Saved data entries:
· · ·

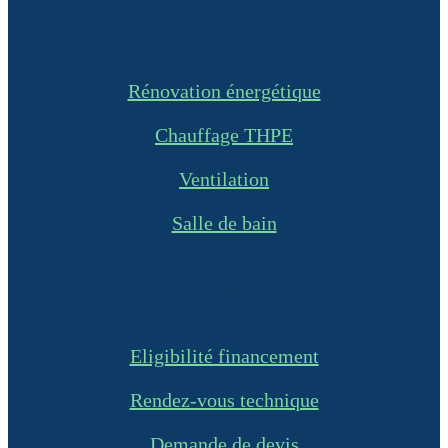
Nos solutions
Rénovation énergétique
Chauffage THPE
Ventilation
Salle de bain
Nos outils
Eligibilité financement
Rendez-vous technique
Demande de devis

· · ·

Write the records out in full, word for word; leave every picture behind.

> **PROBLEM SOLUTION**
Nos solutions
Rénovation énergétique
Chauffage THPE
Ventilation
Salle de bain
Nos outils
Eligibilité financement
Rendez-vous technique
Demande de devis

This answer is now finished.